Un affronto che i D’Amico intendono vendicare uccidendo tutte le persone che hanno ricoperto un ruolo in quell’omicidio e che avrebbero concorso a gettare benzina sul fuoco, come avrebbe fatto Riccardi rendendosi autore di quel clamoroso gesto.
Per questo motivo, i De Micco avrebbero optato per una strategia astuta e oculata, riservandosi di attendere il momento propizio per compiere quell’epurazione interna che doveva apparire agli occhi di tutti come il primo omicidio sui quali c’era la firma dei D’Amico a caccia di una vendetta bramata da circa 10 anni, ormai.
In sostanza, i De Micco avrebbero temporeggiato, attendendo le scarcerazioni imminenti destinate a rinfoltire il clan D’Amico, quella di Giuseppe Riccardi, compagno di una delle sorelle D’Amico, alla quale farà seguito quella del marito della donna-boss uccisa, Salvatore Ercolani.
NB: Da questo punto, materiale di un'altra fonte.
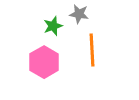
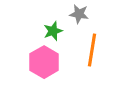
green star: moved 5 px down
orange line: rotated 12 degrees clockwise
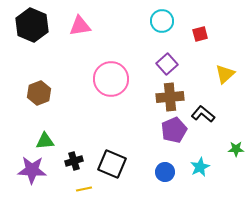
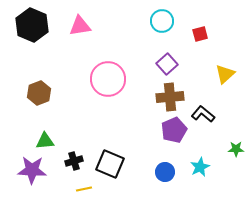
pink circle: moved 3 px left
black square: moved 2 px left
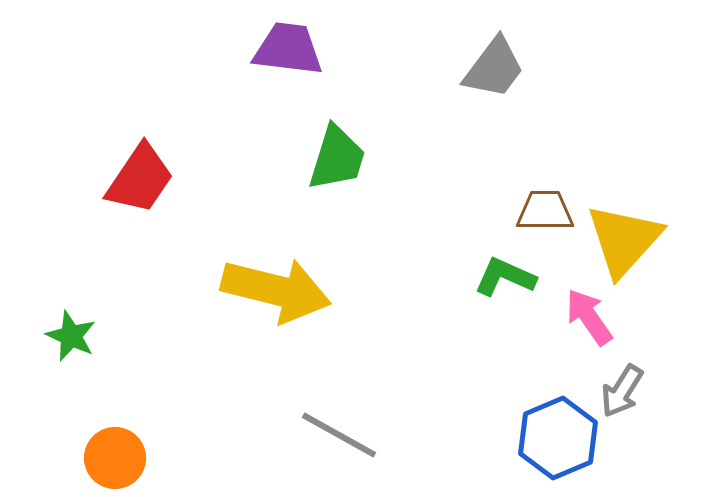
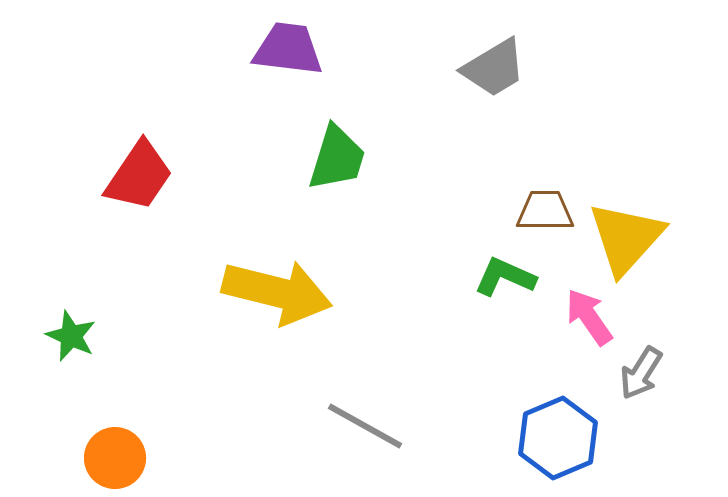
gray trapezoid: rotated 22 degrees clockwise
red trapezoid: moved 1 px left, 3 px up
yellow triangle: moved 2 px right, 2 px up
yellow arrow: moved 1 px right, 2 px down
gray arrow: moved 19 px right, 18 px up
gray line: moved 26 px right, 9 px up
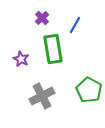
Dal loro canto, i “fraulella” hanno ampiamente dimostrato l’intenzione di attendere queste scarcerazioni ormai prossime per colpire i rivali con l’intento non solo di vendicare l’omicidio della donna-boss, ma anche per cercare di riconquistare un ruolo di primo ordine nell’ambito del contesto malavitoso locale. Viene da sé che qualora in questo clima si fosse consumato l’omicidio di Riccardi, difficilmente la pista più accreditata agli occhi degli inquirenti sarebbe apparsa quella dell’epurazione interna, al cospetto della più plausibile vendetta da parte del clan rivale.
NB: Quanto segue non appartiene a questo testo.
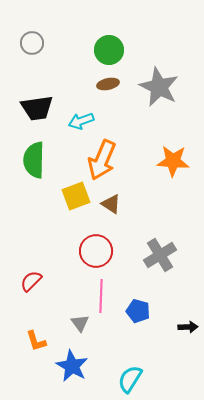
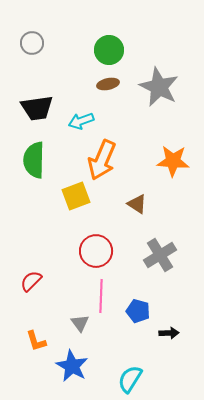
brown triangle: moved 26 px right
black arrow: moved 19 px left, 6 px down
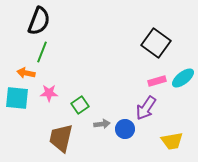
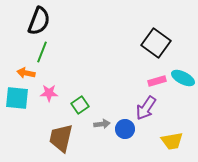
cyan ellipse: rotated 65 degrees clockwise
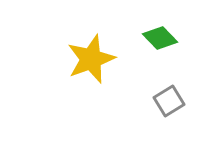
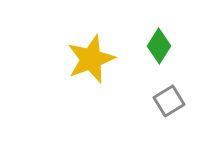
green diamond: moved 1 px left, 8 px down; rotated 76 degrees clockwise
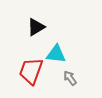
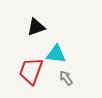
black triangle: rotated 12 degrees clockwise
gray arrow: moved 4 px left
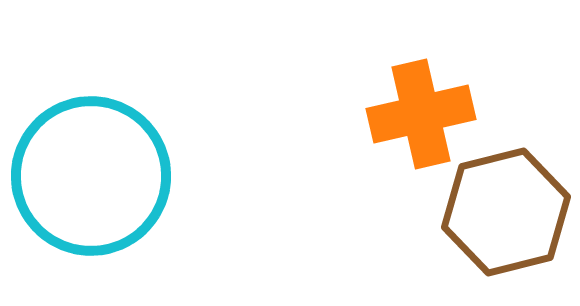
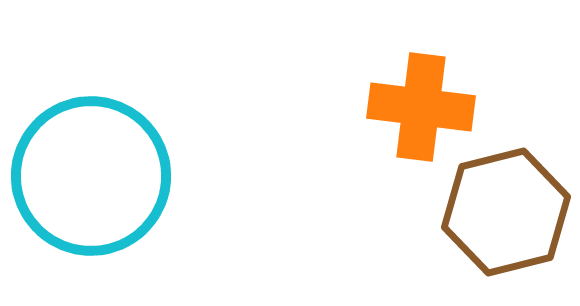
orange cross: moved 7 px up; rotated 20 degrees clockwise
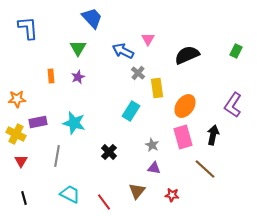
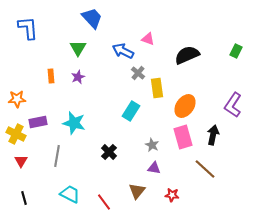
pink triangle: rotated 40 degrees counterclockwise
Il blitz che ha fatto scattare le manette per 60 affiliati al clan De Micco-De Martino e gli eventi che si sono susseguiti di recente, avrebbero stravolto i piani del clan. Probabilmente Riccardi era consapevole di avere le ore contate: quegli eventi inaspettati avevano stravolto paini ed equilibri e avevano introdotto un clima ben più ostico che in qualsiasi momento poteva sfociare nel suo omicidio e per questo potrebbe aver deciso di non rincasare, seppure sottoposto all’obbligo di rientrare alle 20 presso la sua abitazione, quella sera ha compiuto una violazione per recarsi in un nascondiglio più sicuro. Fatto sta che all’alba di venerdì 18 ottobre, quando le forze dell’ordine si sono recati a casa del ras per arrestarlo, non lo hanno trovato. La sua latitanza è però durata circa 24 ore: Riccardi si è consegnato spontaneamente, consapevole di non poter resistere a lungo alle plurime pressioni alle quali era sottoposto per sviare le ricerche delle forze dell’ordine, ma anche dei killer pronto a stanarlo. Per giunta, una latitanza tranquilla, senza la potenziale copertura del clan, appariva piuttosto utopistica e così Riccardi avrebbe deciso di mettersi in salvo consegnandosi alla giustizia. Secondo quanto riferito da alcune fonti vicine ai familiari del ras, quella decisione sarebbe stata spinta e sostenuta dal desiderio di voltare le spalle alle leggi della camorra per avviare un percorso di collaborazione con la giustizia.
L’unico elemento certo, alla luce dello scenario che si stava delineando intorno a lui è che privilegiando il carcere alla latitanza, Riccardi può aver compiuto la mossa che gli salvato la vita.